### Provided information
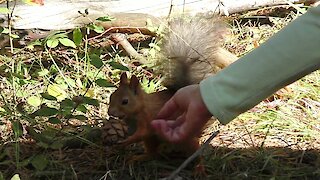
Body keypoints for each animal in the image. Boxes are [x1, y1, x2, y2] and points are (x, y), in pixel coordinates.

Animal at [107, 16, 238, 163]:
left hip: (186, 138)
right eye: (111, 96)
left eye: (125, 101)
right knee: (153, 153)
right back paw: (139, 157)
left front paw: (125, 141)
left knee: (193, 152)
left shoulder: (147, 118)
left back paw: (198, 166)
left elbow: (142, 133)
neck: (138, 109)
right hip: (153, 139)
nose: (110, 112)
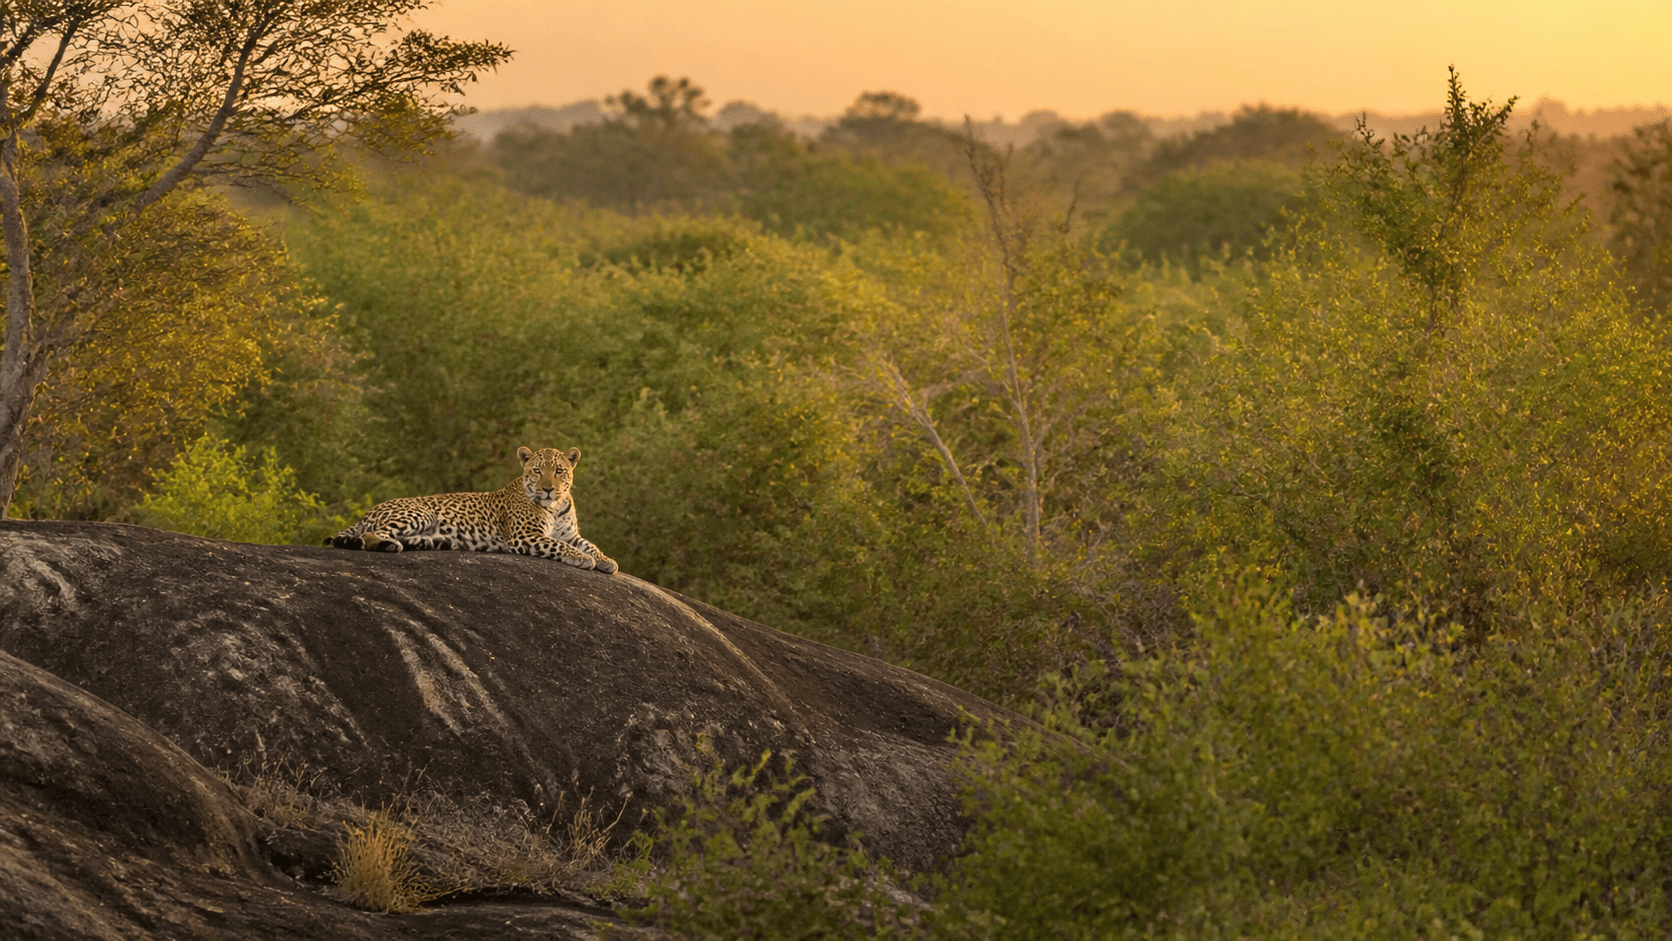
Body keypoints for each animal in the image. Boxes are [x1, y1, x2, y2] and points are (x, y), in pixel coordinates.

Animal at [324, 445, 618, 573]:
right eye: (537, 470)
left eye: (558, 471)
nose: (547, 489)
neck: (555, 506)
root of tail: (371, 510)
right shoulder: (527, 535)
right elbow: (560, 546)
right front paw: (582, 558)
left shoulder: (570, 534)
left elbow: (589, 544)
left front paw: (606, 560)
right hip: (420, 513)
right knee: (371, 534)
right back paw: (388, 545)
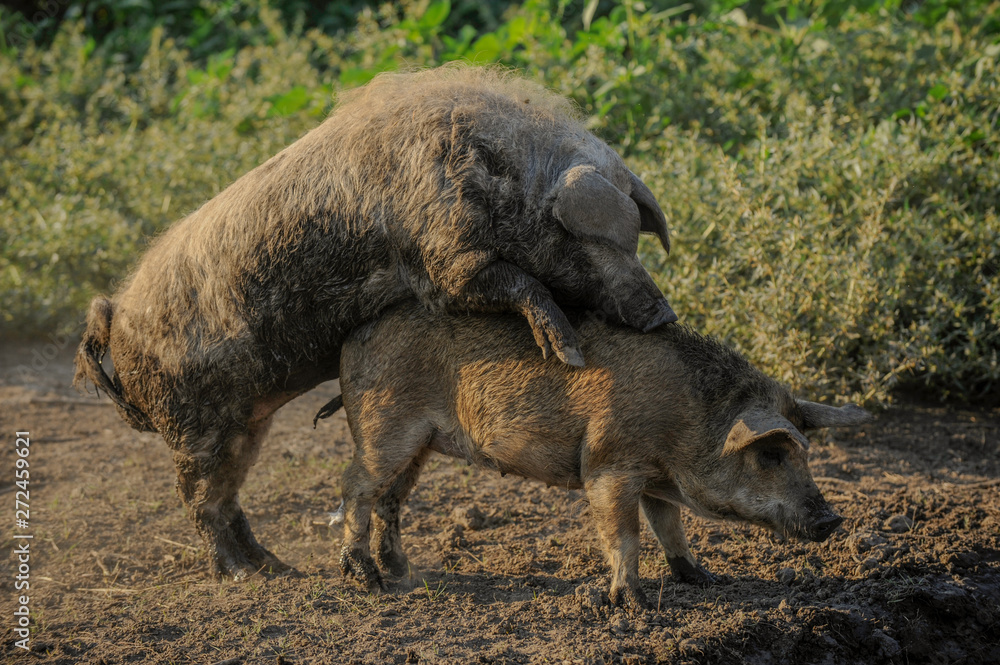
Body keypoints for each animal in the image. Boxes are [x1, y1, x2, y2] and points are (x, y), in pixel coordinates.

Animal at [73, 65, 676, 581]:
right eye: (597, 241)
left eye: (635, 241)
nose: (663, 314)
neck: (497, 175)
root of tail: (113, 318)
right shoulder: (447, 256)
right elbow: (515, 284)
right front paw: (566, 350)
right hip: (193, 427)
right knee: (200, 503)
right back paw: (242, 576)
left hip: (244, 425)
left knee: (227, 500)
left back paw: (277, 568)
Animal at [335, 303, 872, 610]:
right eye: (771, 456)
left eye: (804, 456)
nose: (832, 519)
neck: (687, 419)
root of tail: (351, 340)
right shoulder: (608, 465)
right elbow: (626, 536)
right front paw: (635, 606)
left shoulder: (658, 482)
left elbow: (671, 528)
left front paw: (707, 580)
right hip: (385, 428)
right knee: (354, 487)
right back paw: (370, 583)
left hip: (420, 445)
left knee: (390, 499)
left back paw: (401, 573)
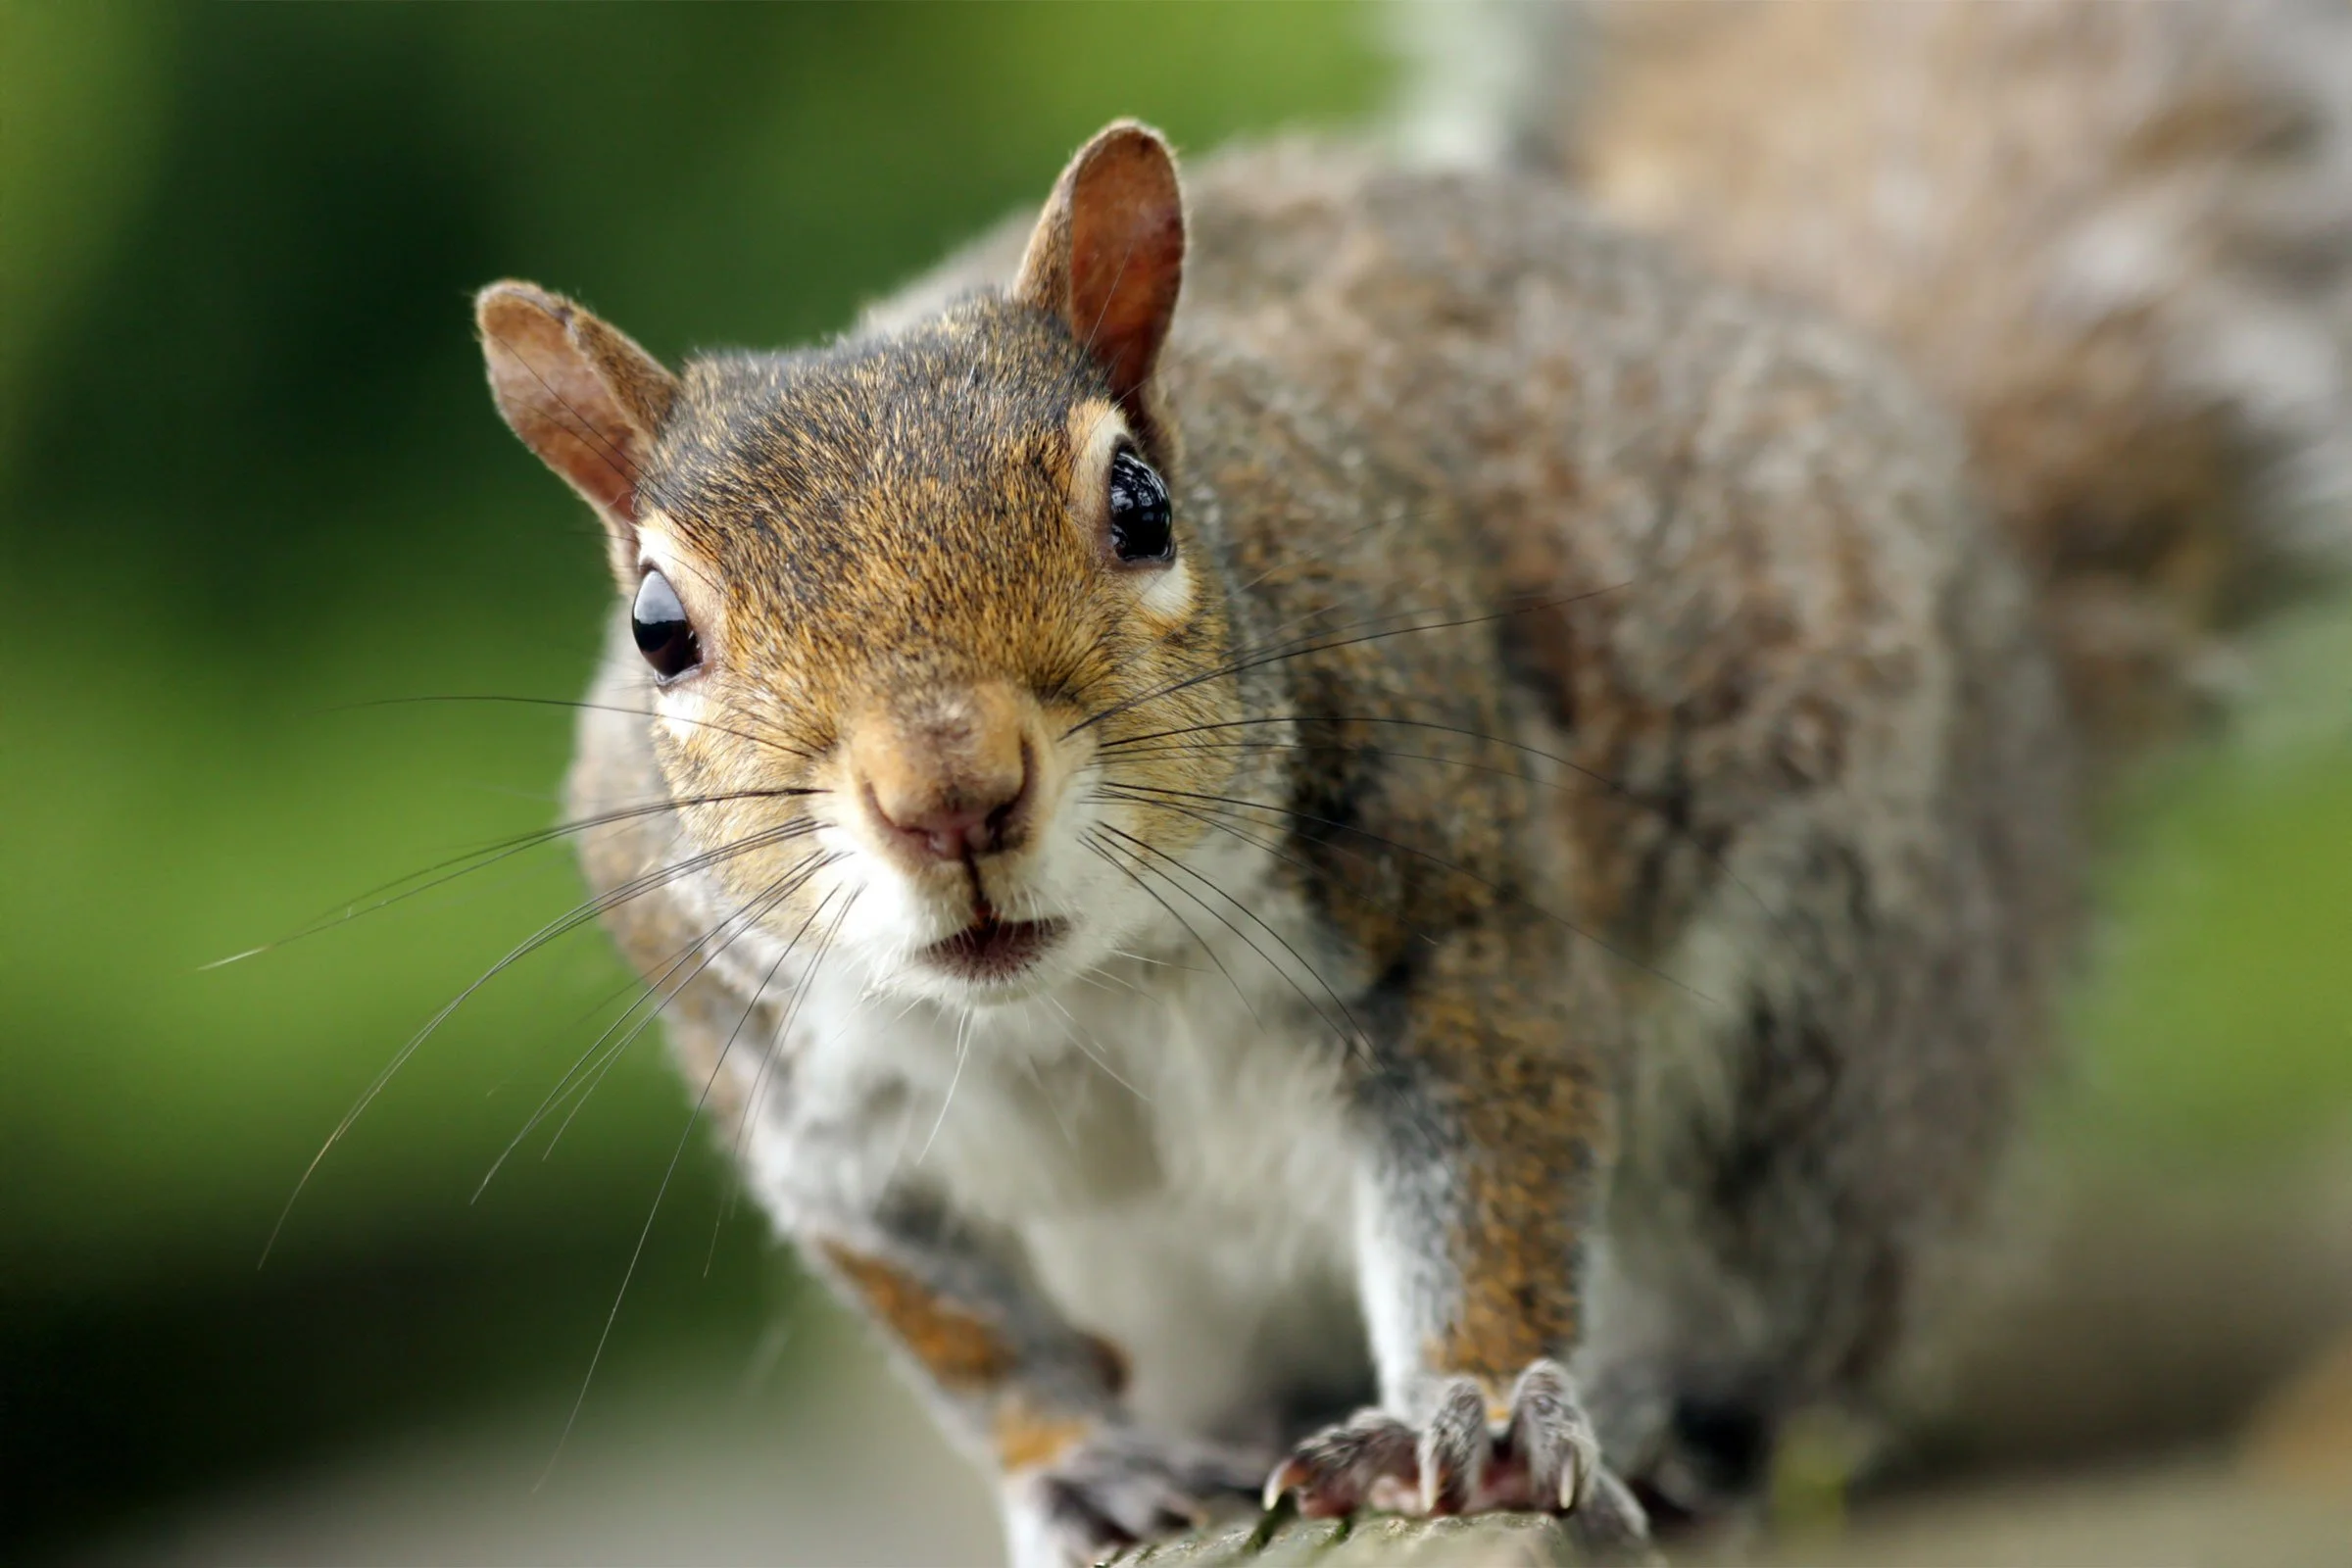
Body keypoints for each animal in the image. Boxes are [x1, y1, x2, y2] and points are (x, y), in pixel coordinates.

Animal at [469, 5, 2352, 1556]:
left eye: (1141, 502)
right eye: (657, 627)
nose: (953, 794)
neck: (1084, 994)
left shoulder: (1453, 913)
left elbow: (1494, 1172)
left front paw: (1480, 1413)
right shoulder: (803, 1103)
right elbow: (961, 1329)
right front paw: (1080, 1462)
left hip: (1824, 1033)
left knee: (1807, 1328)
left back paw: (1675, 1418)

### Exercise details
Whenever a line of the data above holds the word "root", it counts once; report the total number of such lines and nothing more.

### Exercise result
3